Thursday 3 May 2012

Counterintelligence.

This week Lochlan did what he always does when something isn't quite going right.

He put on his resigned face, and he hauled his logic out, dusting off the top and oiling all of the moving parts. He pulled me in close, pressing a kiss hard against my forehead and told me grimly that everything will be okay, just keep going forward and we'll cross the bridges when we get to them. I nod in reply. We're resilient and silly and insolent and committed. We're filthy and hungry and we dream of adventure.

So why do we regret it when it finally shows itself?

***
Batman sends me a text message mid-morning, just as I am beginning a full-on house cleaning. I'm still fighting the parade of cherry blossom stems tracking indoors. I'm losing. They're everywhere. And on the almost-white carpets and white tile it's sort of a seasonal mess. My work is cut out for me. Fuck me, they're even in our beds.

Room service lunch today if you're game. I'll buy. And order without even looking.


I don't respond right away and ten minutes later another message chimes in.

Or we could just spend the afternoon in bed in the hotel. That's fine too.

I freeze. It's a blatant, crass message that Batman wouldn't write. I'm trying to figure out how to respond when three more messages crash into the first two.

Just ignore that.
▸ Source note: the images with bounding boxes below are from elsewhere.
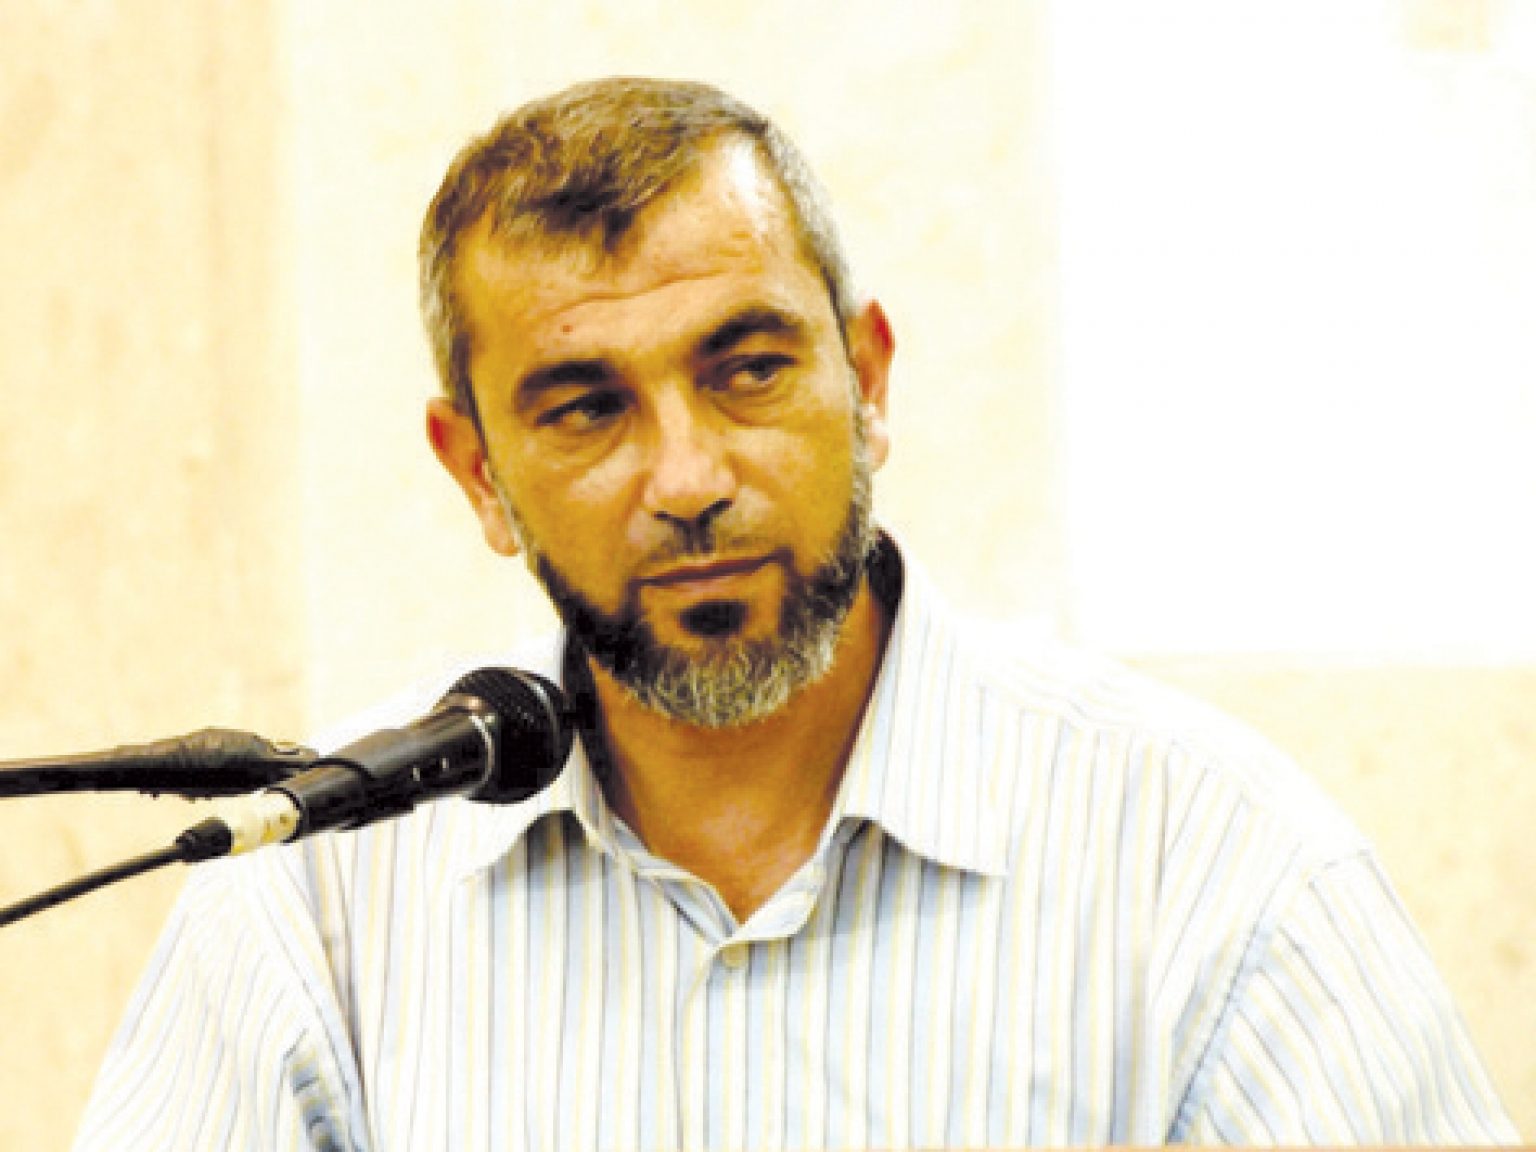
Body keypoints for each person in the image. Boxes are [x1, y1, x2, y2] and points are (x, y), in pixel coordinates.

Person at [76, 77, 1517, 1149]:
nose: (689, 480)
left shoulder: (1216, 868)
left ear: (867, 381)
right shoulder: (314, 906)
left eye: (749, 370)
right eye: (585, 409)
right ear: (480, 475)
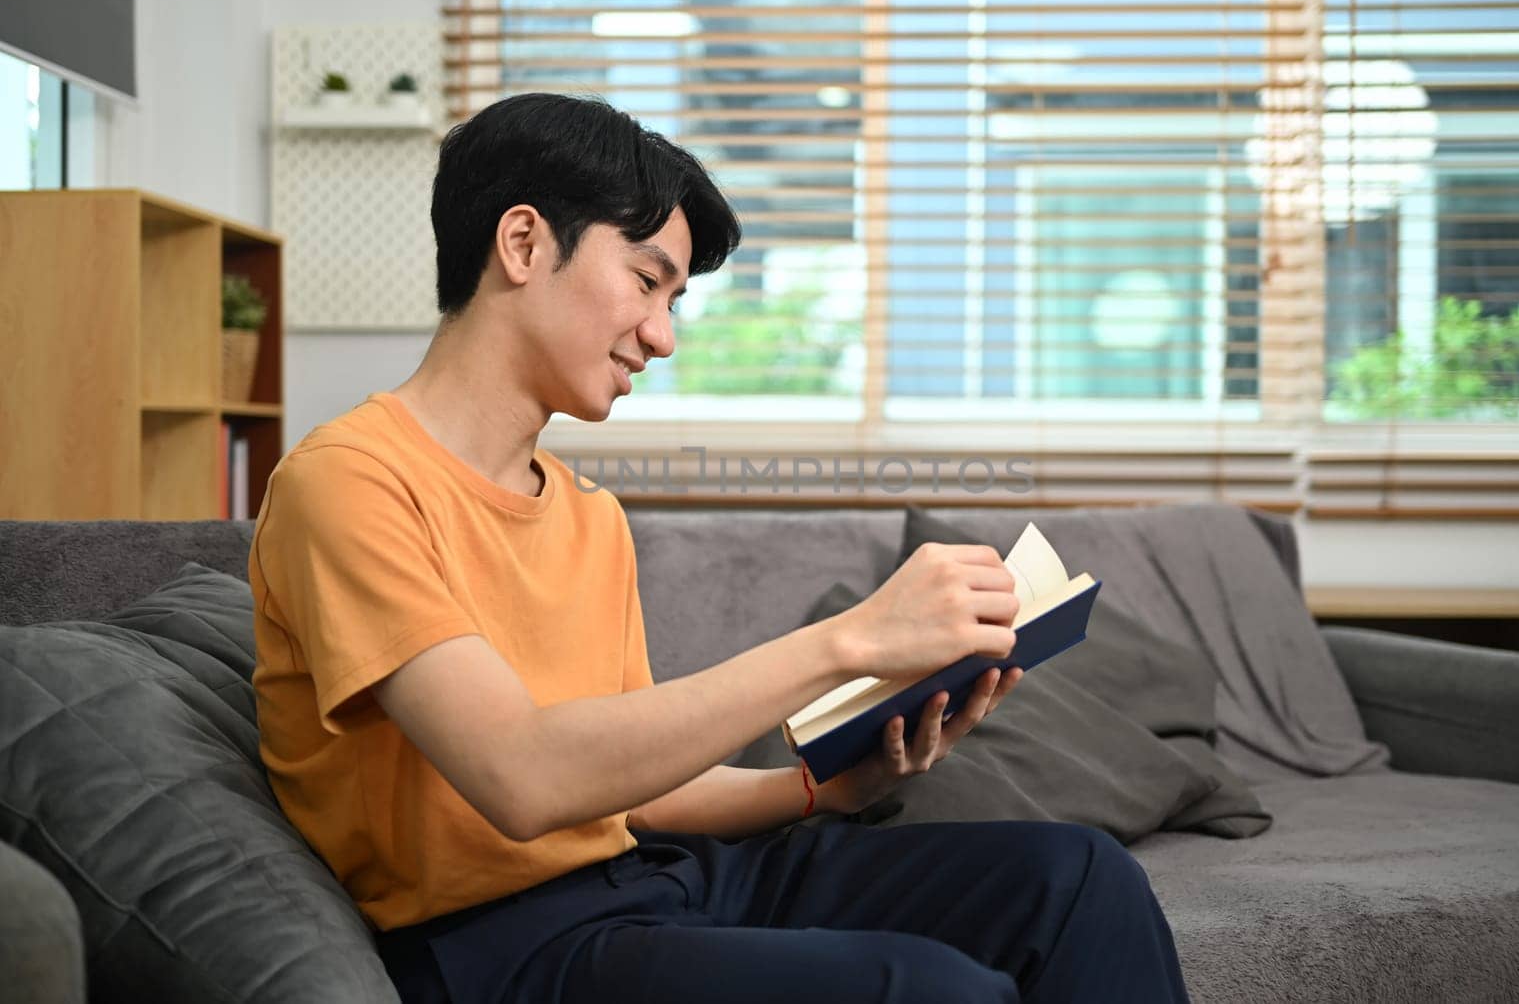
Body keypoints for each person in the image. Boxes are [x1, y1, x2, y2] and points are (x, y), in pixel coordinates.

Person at [249, 92, 1190, 1004]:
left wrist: (827, 790)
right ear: (524, 243)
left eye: (675, 299)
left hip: (657, 881)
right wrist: (853, 639)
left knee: (1075, 878)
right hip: (503, 944)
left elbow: (635, 791)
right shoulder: (349, 483)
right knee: (930, 990)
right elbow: (525, 776)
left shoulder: (586, 514)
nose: (660, 335)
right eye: (648, 280)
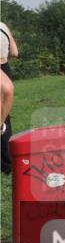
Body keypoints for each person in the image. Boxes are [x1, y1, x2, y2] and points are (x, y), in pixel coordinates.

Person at [1, 21, 19, 175]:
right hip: (5, 68)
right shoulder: (3, 26)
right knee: (4, 118)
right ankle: (7, 164)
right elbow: (14, 52)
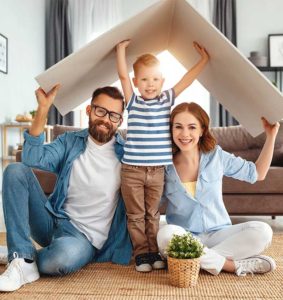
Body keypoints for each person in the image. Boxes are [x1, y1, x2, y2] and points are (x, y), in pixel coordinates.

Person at [0, 85, 132, 292]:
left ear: (120, 121)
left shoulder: (127, 155)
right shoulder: (70, 141)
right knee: (15, 171)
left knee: (58, 261)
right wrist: (43, 108)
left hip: (83, 238)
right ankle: (21, 259)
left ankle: (21, 254)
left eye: (114, 115)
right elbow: (31, 158)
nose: (106, 119)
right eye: (101, 111)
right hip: (52, 220)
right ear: (89, 111)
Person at [116, 39, 209, 272]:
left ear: (162, 81)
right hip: (132, 171)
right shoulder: (133, 101)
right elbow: (123, 77)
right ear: (137, 82)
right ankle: (141, 255)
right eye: (145, 79)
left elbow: (186, 81)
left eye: (155, 79)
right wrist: (121, 51)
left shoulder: (166, 100)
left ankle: (154, 252)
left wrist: (203, 60)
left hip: (158, 171)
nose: (150, 84)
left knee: (153, 214)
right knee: (136, 215)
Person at [157, 102, 279, 276]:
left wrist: (271, 135)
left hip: (220, 234)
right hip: (186, 236)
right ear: (171, 130)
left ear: (202, 130)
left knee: (263, 231)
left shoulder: (216, 156)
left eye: (192, 127)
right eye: (178, 127)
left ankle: (190, 261)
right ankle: (233, 266)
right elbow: (151, 205)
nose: (184, 134)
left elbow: (257, 173)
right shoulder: (164, 166)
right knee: (165, 234)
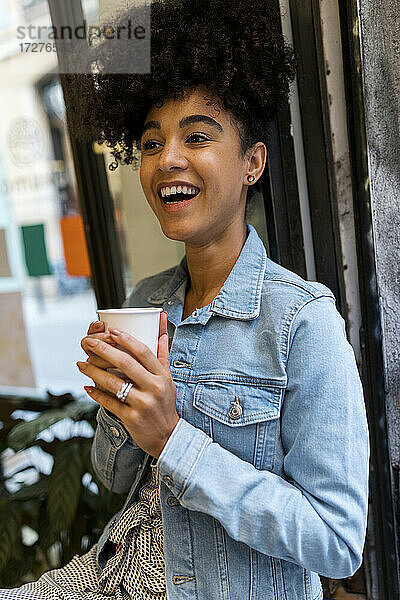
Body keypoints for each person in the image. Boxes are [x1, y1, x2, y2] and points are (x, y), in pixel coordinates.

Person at [1, 0, 369, 598]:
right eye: (151, 143)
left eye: (197, 136)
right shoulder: (148, 299)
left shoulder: (302, 323)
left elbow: (337, 540)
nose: (167, 158)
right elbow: (114, 476)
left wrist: (173, 438)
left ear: (252, 162)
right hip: (111, 578)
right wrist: (120, 403)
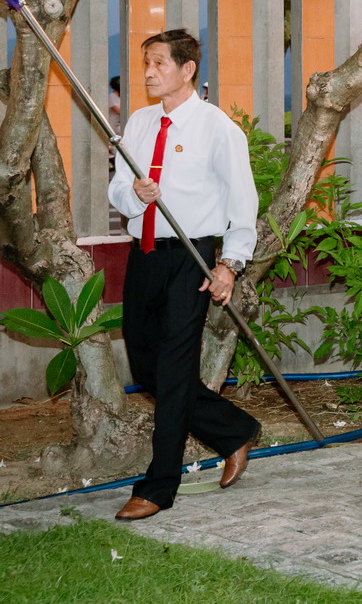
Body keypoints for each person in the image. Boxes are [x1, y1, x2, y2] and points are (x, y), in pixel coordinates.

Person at [108, 29, 260, 521]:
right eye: (146, 63)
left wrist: (229, 264)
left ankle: (158, 486)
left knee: (174, 372)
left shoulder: (218, 128)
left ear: (187, 68)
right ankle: (234, 430)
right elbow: (118, 190)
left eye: (159, 63)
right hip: (144, 254)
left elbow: (243, 202)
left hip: (191, 258)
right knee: (147, 368)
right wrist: (136, 195)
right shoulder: (138, 122)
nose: (149, 73)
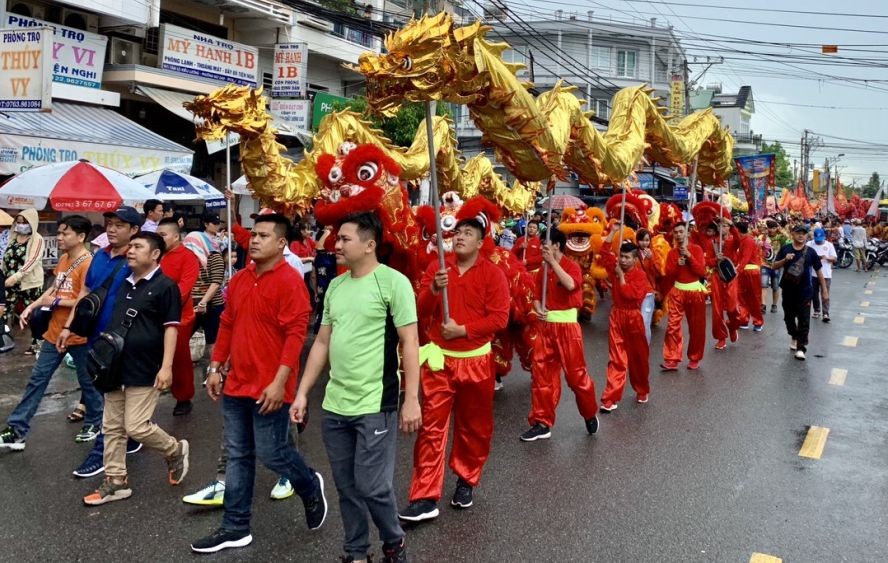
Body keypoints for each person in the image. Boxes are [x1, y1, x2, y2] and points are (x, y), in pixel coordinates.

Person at [191, 214, 327, 554]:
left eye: (264, 236)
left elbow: (297, 336)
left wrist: (281, 382)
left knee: (273, 453)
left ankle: (309, 485)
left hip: (271, 387)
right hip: (237, 384)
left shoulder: (290, 282)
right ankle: (236, 527)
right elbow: (226, 325)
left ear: (281, 243)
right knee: (238, 456)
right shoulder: (239, 280)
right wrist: (215, 366)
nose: (254, 240)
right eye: (253, 235)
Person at [292, 212, 421, 563]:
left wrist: (412, 400)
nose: (336, 245)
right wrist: (303, 392)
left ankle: (393, 543)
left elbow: (410, 343)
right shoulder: (335, 286)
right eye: (337, 239)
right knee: (347, 487)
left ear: (369, 244)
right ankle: (356, 552)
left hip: (375, 403)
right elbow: (321, 343)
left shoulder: (394, 283)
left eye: (345, 239)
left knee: (371, 485)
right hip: (336, 405)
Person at [398, 214, 509, 522]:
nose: (460, 236)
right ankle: (424, 496)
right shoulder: (438, 267)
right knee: (432, 427)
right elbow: (419, 311)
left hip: (476, 362)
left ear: (480, 240)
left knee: (474, 426)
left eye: (468, 232)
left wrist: (463, 330)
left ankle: (466, 478)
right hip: (438, 361)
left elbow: (499, 319)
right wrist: (433, 289)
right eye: (457, 231)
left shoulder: (493, 274)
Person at [81, 232, 190, 505]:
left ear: (155, 254)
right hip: (114, 367)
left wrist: (166, 367)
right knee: (112, 427)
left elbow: (171, 329)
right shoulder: (126, 284)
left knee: (137, 427)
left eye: (138, 247)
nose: (131, 251)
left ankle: (174, 450)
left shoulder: (166, 287)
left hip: (145, 367)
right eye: (131, 246)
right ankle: (116, 482)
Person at [0, 216, 102, 450]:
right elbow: (54, 290)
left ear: (81, 237)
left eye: (65, 233)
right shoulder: (65, 259)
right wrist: (31, 307)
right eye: (59, 232)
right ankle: (17, 430)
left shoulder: (89, 264)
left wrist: (57, 301)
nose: (59, 237)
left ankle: (95, 422)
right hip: (54, 332)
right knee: (37, 380)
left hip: (78, 333)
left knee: (88, 383)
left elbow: (84, 299)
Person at [59, 206, 143, 478]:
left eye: (120, 225)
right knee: (113, 396)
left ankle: (101, 455)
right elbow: (85, 292)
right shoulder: (99, 257)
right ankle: (129, 438)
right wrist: (69, 326)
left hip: (125, 341)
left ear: (134, 230)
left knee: (113, 399)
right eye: (110, 223)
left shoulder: (139, 260)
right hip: (97, 339)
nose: (112, 228)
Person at [520, 228, 600, 440]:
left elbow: (571, 285)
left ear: (556, 245)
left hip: (567, 330)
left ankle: (589, 412)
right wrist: (538, 308)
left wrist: (553, 263)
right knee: (541, 376)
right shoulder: (542, 272)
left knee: (576, 377)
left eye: (545, 244)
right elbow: (536, 296)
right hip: (545, 329)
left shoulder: (571, 266)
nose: (541, 249)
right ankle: (541, 422)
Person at [599, 240, 653, 411]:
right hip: (616, 316)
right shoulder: (615, 268)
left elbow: (629, 294)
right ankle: (610, 397)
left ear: (634, 259)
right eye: (621, 256)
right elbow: (604, 251)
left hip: (633, 317)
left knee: (638, 358)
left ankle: (642, 389)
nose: (622, 260)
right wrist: (614, 231)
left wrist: (620, 276)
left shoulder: (640, 276)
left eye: (627, 257)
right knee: (616, 358)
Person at [156, 218, 200, 416]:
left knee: (180, 357)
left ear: (176, 236)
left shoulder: (187, 257)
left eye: (163, 235)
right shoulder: (156, 255)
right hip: (152, 313)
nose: (159, 238)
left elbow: (185, 287)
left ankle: (183, 397)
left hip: (180, 315)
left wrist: (165, 303)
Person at [771, 224, 828, 361]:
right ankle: (794, 335)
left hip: (805, 291)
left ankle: (801, 348)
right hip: (788, 291)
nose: (801, 235)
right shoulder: (786, 249)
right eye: (798, 233)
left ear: (807, 235)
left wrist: (824, 291)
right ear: (792, 234)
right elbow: (774, 265)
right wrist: (785, 259)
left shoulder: (811, 252)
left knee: (804, 319)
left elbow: (819, 271)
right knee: (789, 318)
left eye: (804, 233)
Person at [661, 222, 707, 371]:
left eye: (681, 232)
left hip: (695, 292)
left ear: (687, 233)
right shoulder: (672, 253)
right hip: (677, 292)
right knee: (672, 325)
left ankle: (694, 357)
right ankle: (672, 358)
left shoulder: (696, 249)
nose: (679, 235)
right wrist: (678, 264)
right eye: (676, 232)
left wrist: (689, 257)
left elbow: (701, 272)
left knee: (696, 327)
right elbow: (668, 274)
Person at [2, 208, 45, 353]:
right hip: (9, 282)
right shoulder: (13, 236)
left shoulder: (37, 239)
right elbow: (6, 255)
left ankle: (36, 343)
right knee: (4, 310)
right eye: (18, 222)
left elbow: (33, 260)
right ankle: (3, 338)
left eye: (24, 222)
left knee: (33, 315)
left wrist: (17, 276)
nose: (21, 225)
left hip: (29, 284)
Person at [184, 231, 225, 362]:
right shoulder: (189, 258)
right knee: (183, 337)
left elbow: (216, 282)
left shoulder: (214, 257)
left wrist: (203, 302)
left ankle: (213, 372)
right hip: (192, 304)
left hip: (213, 305)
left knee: (212, 341)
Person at [734, 221, 765, 331]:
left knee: (754, 298)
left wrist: (737, 270)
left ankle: (758, 321)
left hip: (750, 272)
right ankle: (744, 319)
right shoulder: (742, 240)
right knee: (742, 297)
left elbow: (745, 258)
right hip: (743, 272)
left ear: (738, 230)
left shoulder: (748, 241)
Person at [807, 227, 837, 323]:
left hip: (826, 274)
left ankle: (826, 313)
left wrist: (827, 258)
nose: (818, 242)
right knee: (814, 293)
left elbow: (835, 258)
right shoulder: (809, 244)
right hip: (813, 274)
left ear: (824, 237)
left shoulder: (829, 245)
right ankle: (817, 310)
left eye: (820, 240)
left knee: (825, 293)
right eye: (817, 240)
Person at [761, 220, 789, 313]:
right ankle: (763, 305)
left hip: (776, 265)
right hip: (765, 264)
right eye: (770, 228)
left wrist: (780, 229)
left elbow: (788, 238)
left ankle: (774, 305)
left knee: (775, 286)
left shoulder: (780, 237)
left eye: (773, 228)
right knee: (763, 285)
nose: (772, 230)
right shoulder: (763, 237)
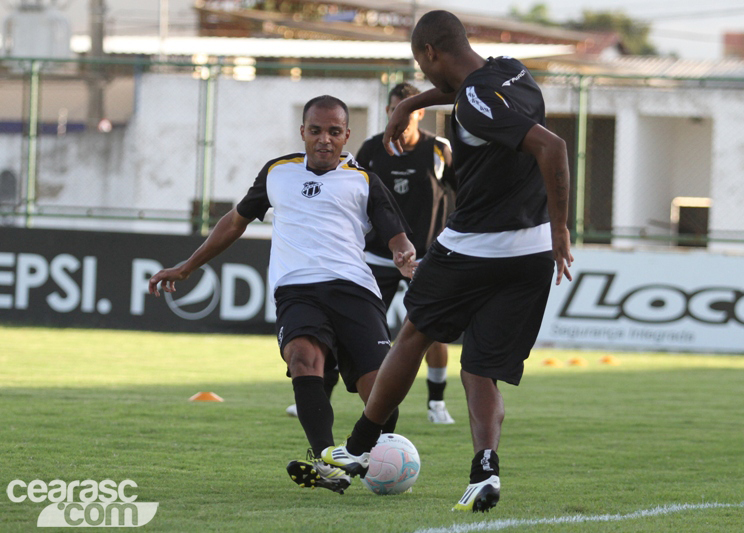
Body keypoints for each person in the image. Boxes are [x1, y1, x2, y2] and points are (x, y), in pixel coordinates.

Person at [321, 11, 574, 512]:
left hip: (474, 246)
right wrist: (413, 101)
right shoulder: (511, 71)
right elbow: (470, 92)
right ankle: (485, 471)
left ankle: (355, 448)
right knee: (479, 368)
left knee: (414, 333)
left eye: (422, 64)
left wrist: (564, 225)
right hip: (529, 253)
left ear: (430, 53)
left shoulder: (475, 102)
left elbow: (553, 146)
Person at [148, 95, 417, 495]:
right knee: (303, 358)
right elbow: (233, 222)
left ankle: (356, 459)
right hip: (297, 289)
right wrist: (188, 266)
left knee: (380, 397)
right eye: (315, 130)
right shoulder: (278, 172)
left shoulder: (363, 179)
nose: (324, 139)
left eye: (333, 132)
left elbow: (395, 231)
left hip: (355, 290)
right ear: (303, 132)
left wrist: (402, 252)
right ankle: (327, 459)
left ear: (346, 135)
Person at [285, 82, 458, 424]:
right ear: (388, 112)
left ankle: (436, 404)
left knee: (431, 329)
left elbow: (463, 193)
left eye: (407, 110)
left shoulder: (439, 149)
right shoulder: (371, 149)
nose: (401, 117)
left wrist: (450, 237)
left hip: (426, 259)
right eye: (395, 110)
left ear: (420, 113)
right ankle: (322, 395)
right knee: (343, 327)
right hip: (377, 257)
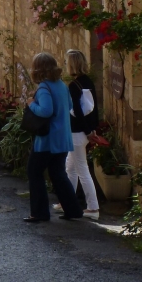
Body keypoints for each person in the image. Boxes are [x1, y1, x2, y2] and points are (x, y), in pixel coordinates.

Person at [24, 52, 83, 223]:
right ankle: (73, 210)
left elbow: (46, 111)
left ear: (38, 69)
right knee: (58, 174)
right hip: (63, 138)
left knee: (34, 172)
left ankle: (39, 213)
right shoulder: (62, 85)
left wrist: (31, 104)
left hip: (47, 140)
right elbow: (70, 105)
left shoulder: (44, 87)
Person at [58, 48, 100, 220]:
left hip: (77, 132)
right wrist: (91, 128)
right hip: (82, 132)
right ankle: (67, 201)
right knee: (71, 167)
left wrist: (88, 130)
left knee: (81, 169)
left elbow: (77, 110)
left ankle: (93, 208)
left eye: (67, 62)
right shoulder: (87, 82)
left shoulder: (74, 86)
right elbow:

My brain is not connected to my fingers.

Don't tell them, it was a joke.

I'm very sorry. I think I must have spring fever.


The last one made me laugh. Don't make things weird again, Batman. I say it under my breath. It's sort of too late for normal, however. Batman was the original Indecent Proposal of my adulthood. I think sometimes when things don't go right in his life he becomes wistful for that, but at no point do I think he means any harm so there is no harm in writing it down.